This check is a little different than the others, because it arose from a collaboration with some folks in the forecasting space. Instead of just reading and evaluating claims myself, I took claims from the book and made them into questions on a prediction market, for which several people made predictions of what my answer would be before I gave it. In some but not all cases I read their justifications (although not numeric estimates) before making my final judgement.
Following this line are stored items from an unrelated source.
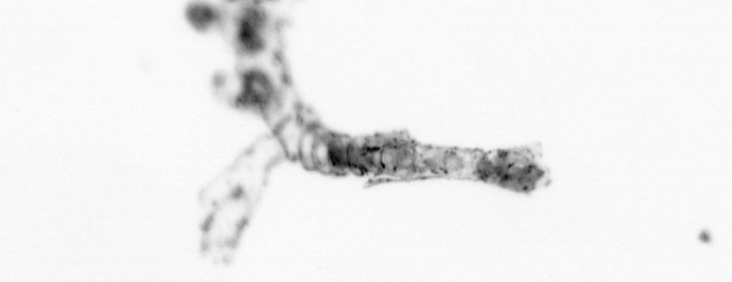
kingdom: Animalia
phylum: Cnidaria
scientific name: Cnidaria
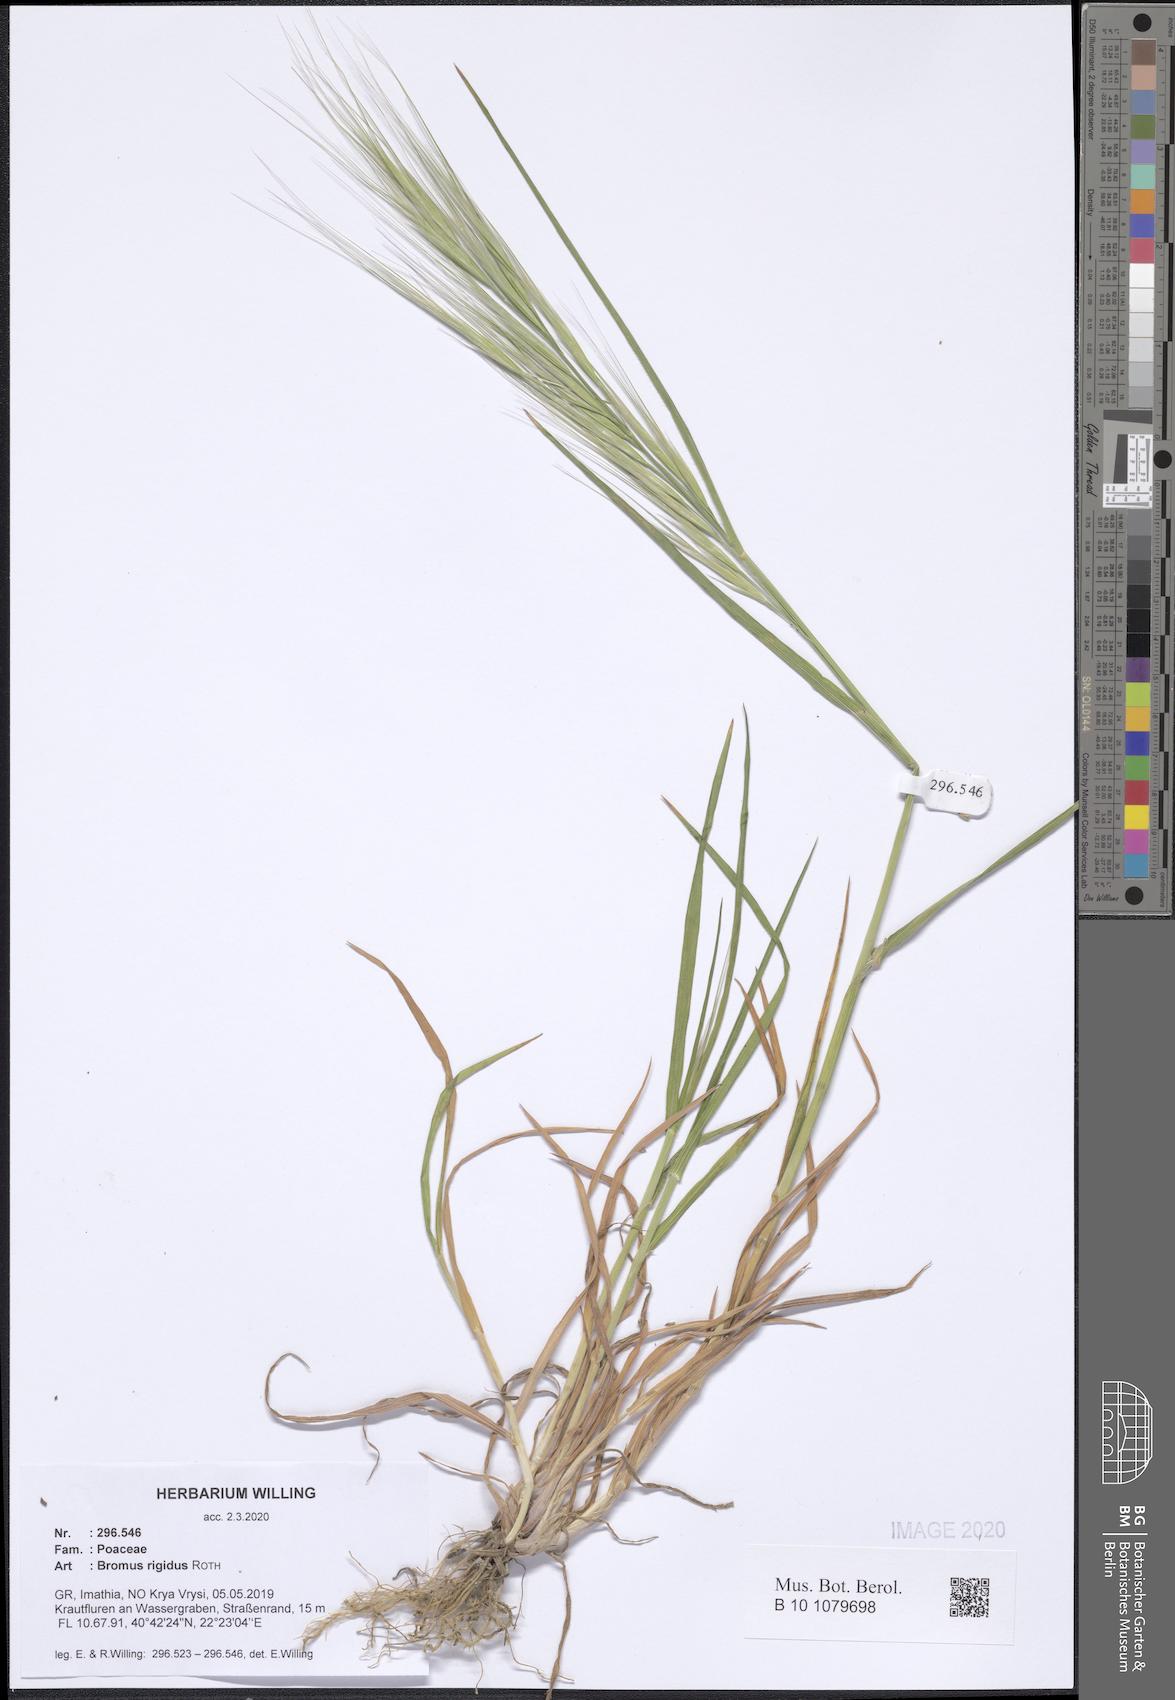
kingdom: Plantae
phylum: Tracheophyta
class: Liliopsida
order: Poales
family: Poaceae
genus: Bromus
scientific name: Bromus rigidus
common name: Ripgut brome
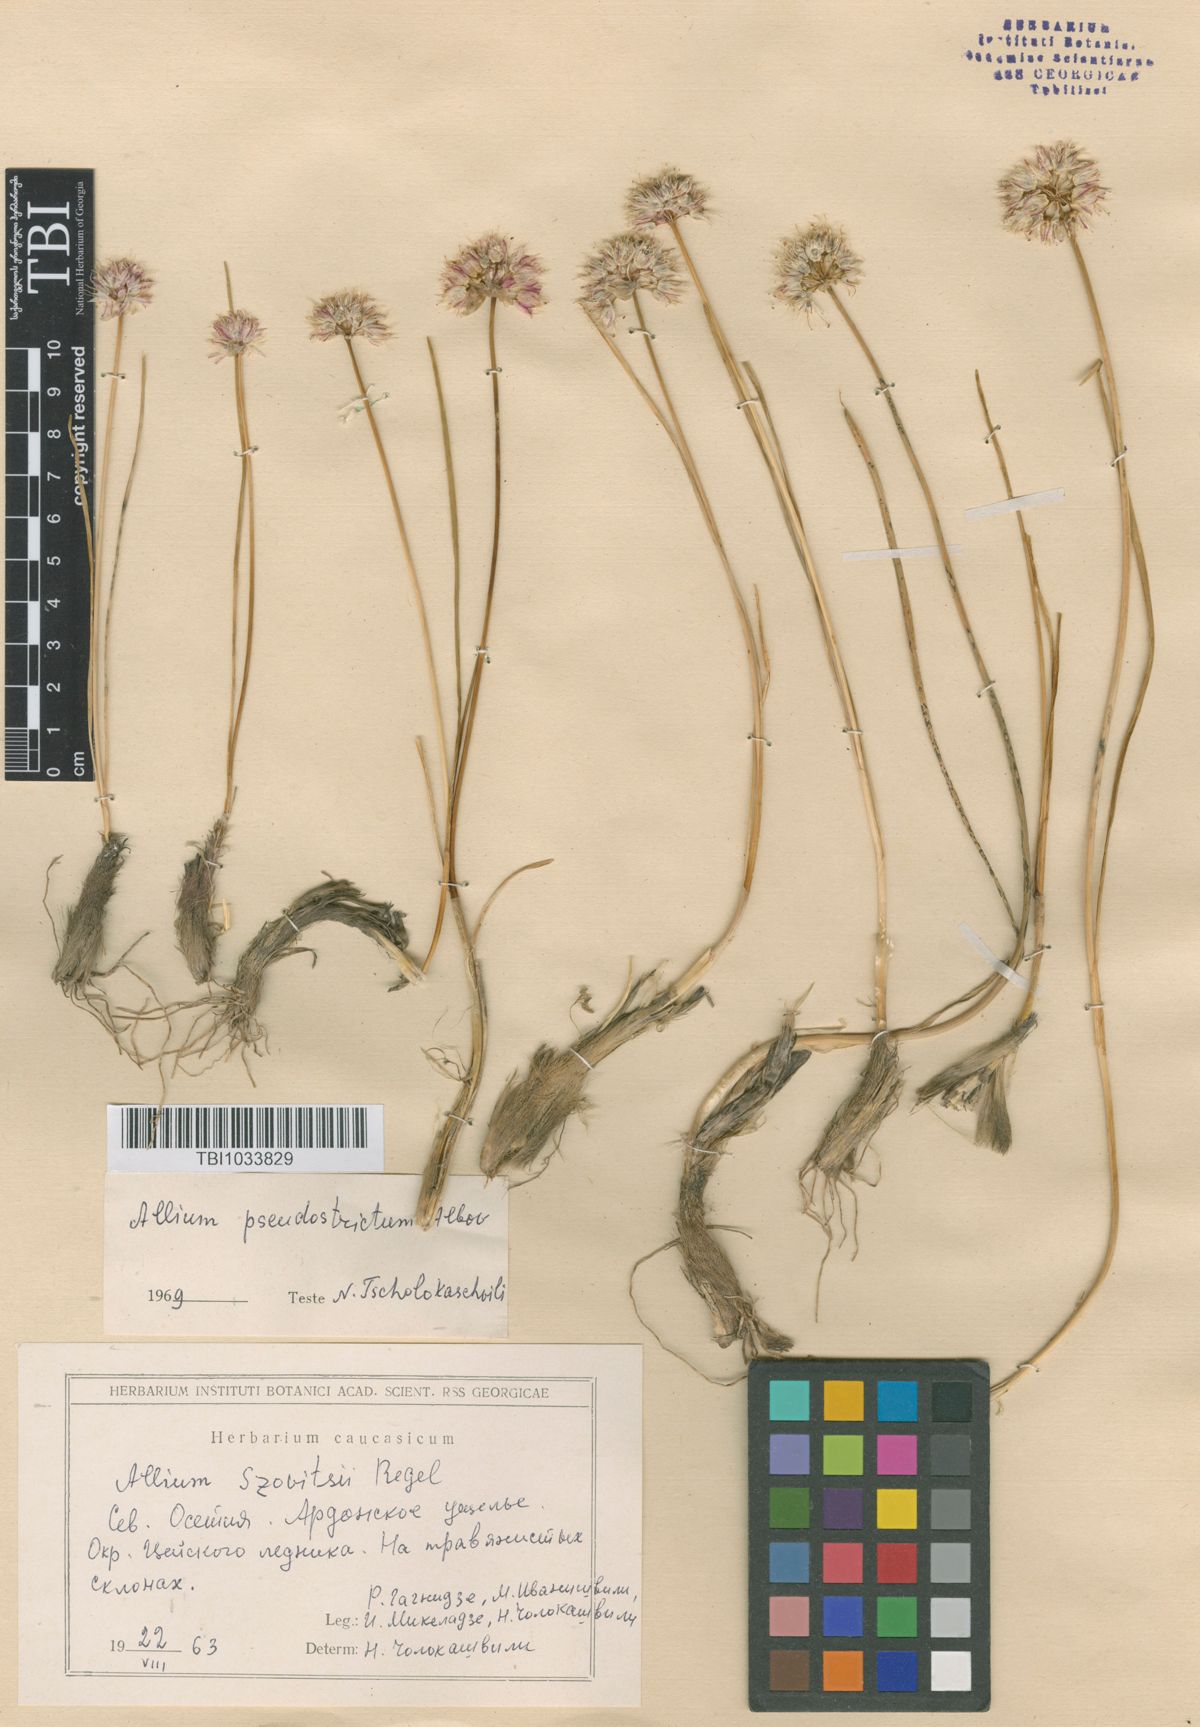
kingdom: Plantae
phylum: Tracheophyta
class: Liliopsida
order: Asparagales
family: Amaryllidaceae
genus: Allium
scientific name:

I expect we’ll publish a post-mortem on that entire process at some point, but for now I just want to publish the actual spot check. Because of the forecasting crossover, this spot check will differ from those that came before in the following ways:

  1. Claims are formatted as questions answerable with a probability. If a claim lacks a question mark, the implicit question is “what is the probability this is true?”.
  2. Questions have a range of specificity, to allow us to test what kind of ambiguities we can get away with (answer: less than I used).
  3. Some of my answers include research from the forecasters, not just my own.
  4. Due to timing issues, I finished the book and a second on the topic before I did the research for spot check.
  5. Due to our procedure for choosing questions, I didn’t investigate all the claims I would have liked to.

 

Claims

Original Claim: “Very little of Roman wealth was due to new technological discoveries, as opposed to diffusion of existing tech to new places, capital accumulation, and trade.”
Question: What percentage of Rome’s gains came from technological gains, as opposed to diffusion of technical advantages, capital accumulation, and trade?

1%-30% log distribution

Data:

  • The Fall of Rome talks extensively about how trade degraded when the Romans left and how that lowered the standard of living.
  • https://brilliantmaps.com/roman-empire-gdp/ shows huge differences in GDP by region, implying there was a big opportunity to grow GDP through trade and diffusion of existing tech. That means potential growth just from catch up growth was > 50%.
  • Wikipedia doesn’t even show growth in GDP per capita (with extremely wide error bars) from 14AD to 150AD.
  • Rome did have construction and military tech (https://en.wikipedia.org/wiki/Roman_technology)
  • It also seems likely that expansion created a kind of Dutch disease, in which capable, ambitious people were drawn to fighting and/or politics, and not discovering new tech.
  • One potential place where Roman technology could have contributed greatly to the economy was lowering disease via sanitation infrastructure. According to Fate of Rome and my own research, this didn’t happen; sanitation was not end to end and therefor you had all the problems inherent in city living.

Original Claim: “The blunt force of infectious disease was, by far, the overwhelming determinant of a mortality regime that weighed heavily on Roman demography”
Question: Even during the Republic and successful periods of the empire, disease burden was very high in cities.

60%-90% normal distribution

The wide spread and lack of inclusion of 100% in the confidence interval stem from the lack of precision in the question. What distinguishes “high” from “very high”, and are we counting diseases of malnutrition or just infectious ones? I expected to knock this one out in two minutes, but ended up feeling the current estimates of disease mortality lack the necessary precision to answer it.

Data:

 

Original Claim: “The main source of population growth in the Roman Empire was not a decline in mortality but, rather, elevated levels of fertility”
Question: When Imperial Rome’s population was growing, it was due to a decline in death rates, rather than elevated fertility.

80-100%, c – log distribution

“Elizabeth, that rephrase doesn’t look much like that original claim” you might be saying quietly to yourself. You are correct- I misread the claim in the book, at least twice, and didn’t catch it until this write-up. This isn’t as bad as it seems. The claims are not quite opposite, because my rephrase was trying to explain variation in growth within Rome, and the book was trying to explain absolute levels, or possibly the difference relative to today.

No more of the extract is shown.